The pilot can be heard via this recording laying down the law:
"So here's the deal," the pilot said. "If this continues while we're on the ground, I'm going to have to pull back to the gate, everybody's going to have to get off, we're going to have to get security involved, and [your] vacation is going to be ruined,"
"Whatever that AirDrop thing is — quit sending naked pictures, let's get yourself to Cabo," he continued.
Southwest Airlines said the safety, security, and wellbeing of customers and employees was its "highest priority at all times."
When made aware of a potential problem, our employees address issues to support the comfort of those traveling with us.
Cyberflashing, the practice of sending nude photos to unsuspecting strangers is apparently a thing. According to Pew Research, 53% of women and 37% of men ages 18-29 reported having been sent unsolicited obscene images.

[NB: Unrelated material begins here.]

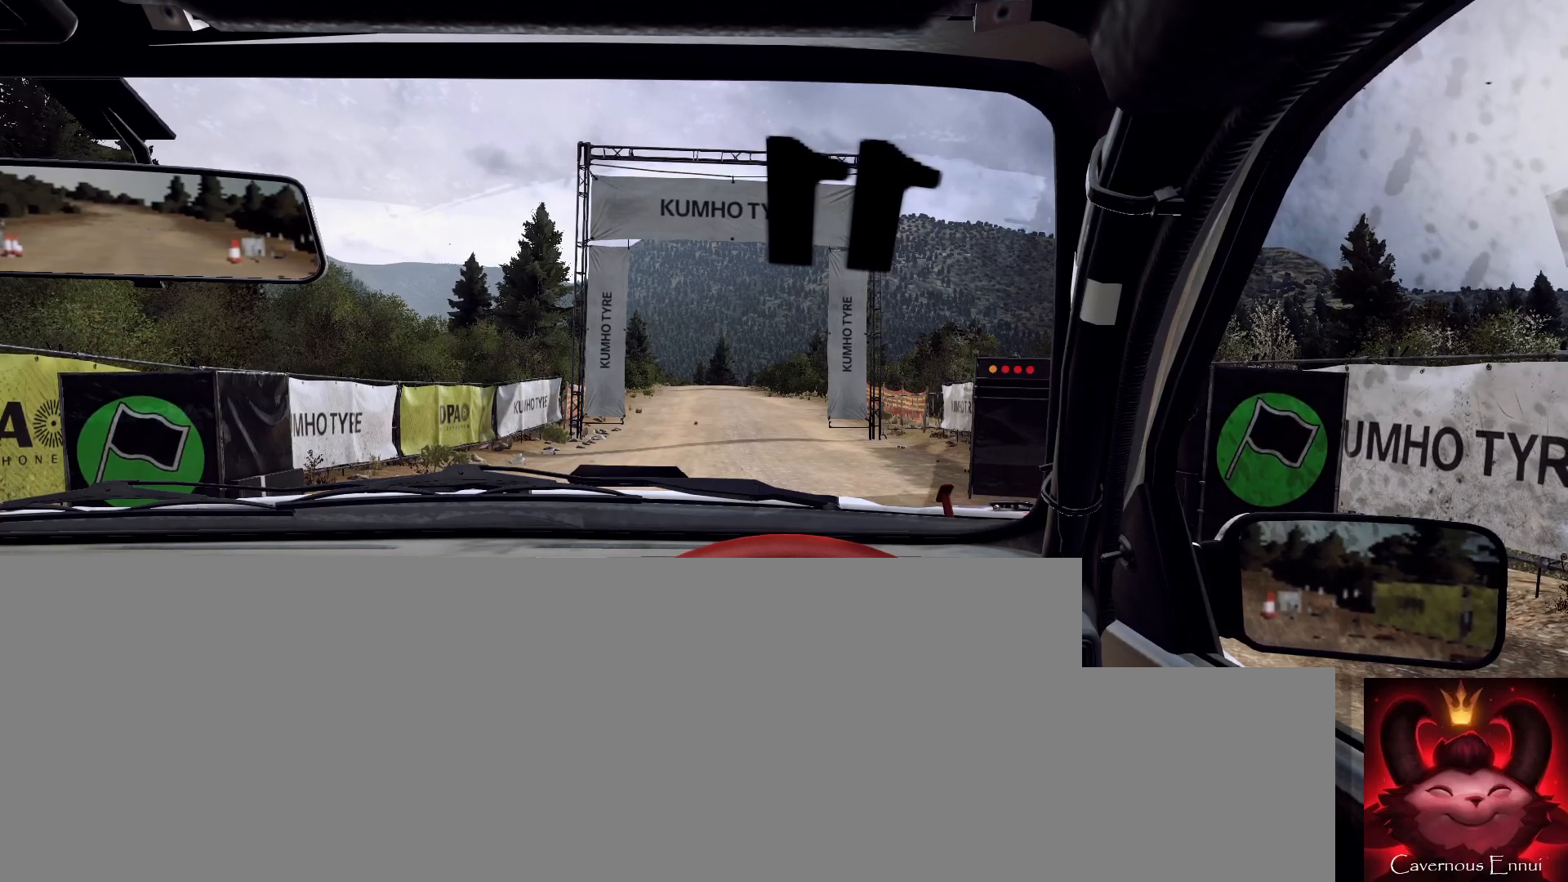
{"buttons": ["R2"], "left_stick": "center", "right_stick": "up", "events": [[233, "right_stick", "up"]]}
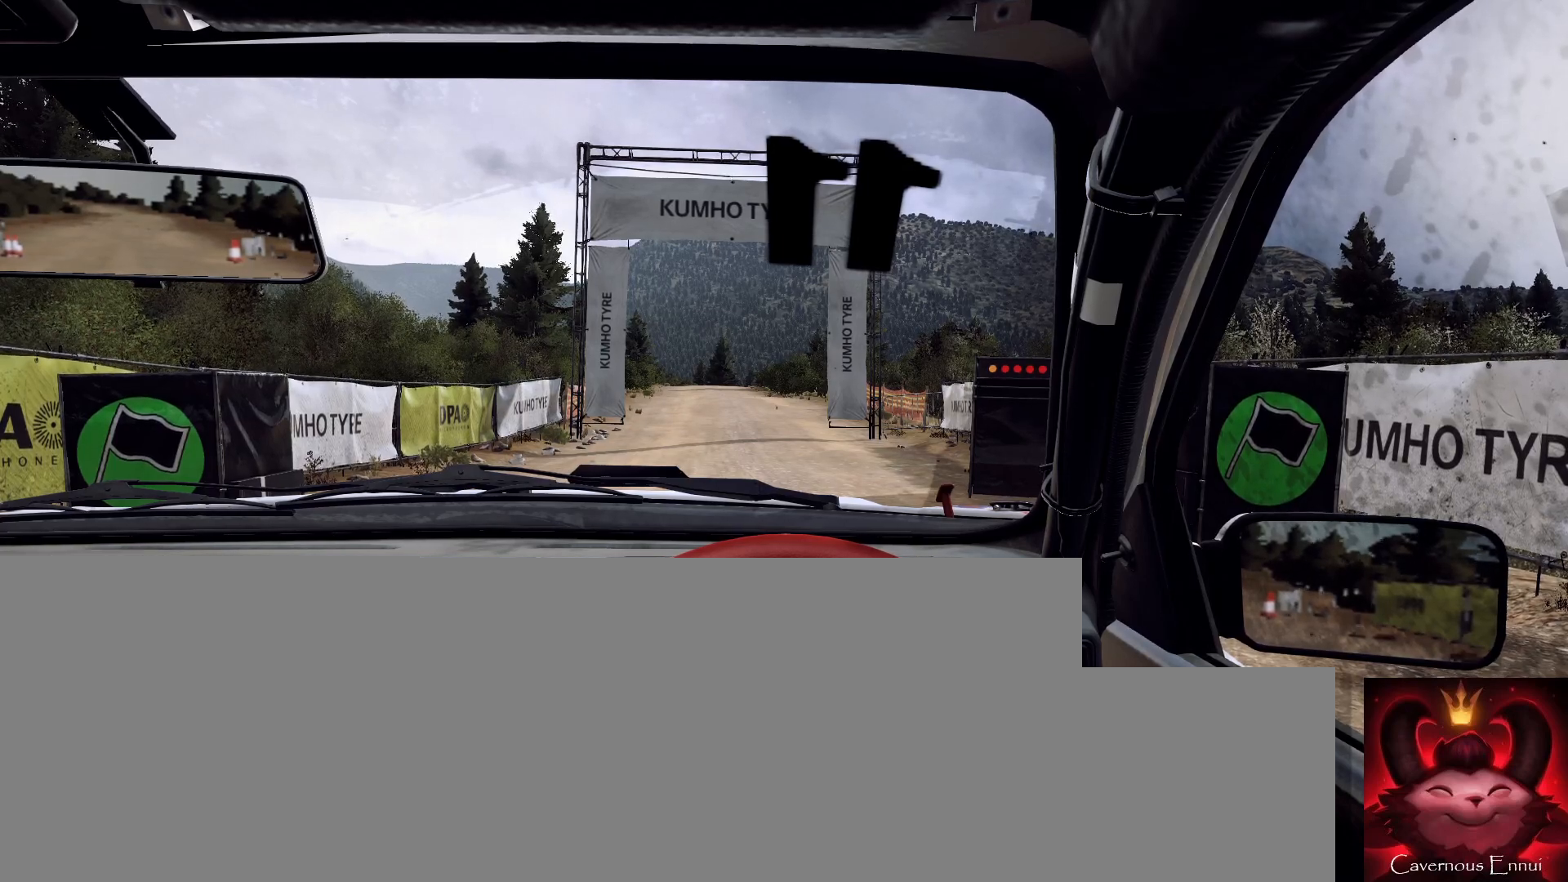
{"buttons": ["R2"], "left_stick": "center", "right_stick": "up", "events": [[200, "right_stick", "center"], [500, "right_stick", "up"]]}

And AirDropping threatening photos on planes is also apparently a thing. In March an Alaska Airlines flight was delayed when a ten-year old sent a threat to the plane.
Imagine that kid's surprise when he was escorted off with men holding sub-machine guns.
Another teen on a United Airlines flight sent a picture of an airsoft gun to people on board and was removed from the plane.
The question I keep asking myself through all of this is, who are these people that open AirDrop files from strangers? You people know you can block incoming files, right?
Smartphones give you the option to be undiscoverable and to say no to unsolicited files. You can even set your phone to only receive files from your contacts.
People are just too trusting, I guess, but I'm glad there are pilots like this one that just tell people to cut it out.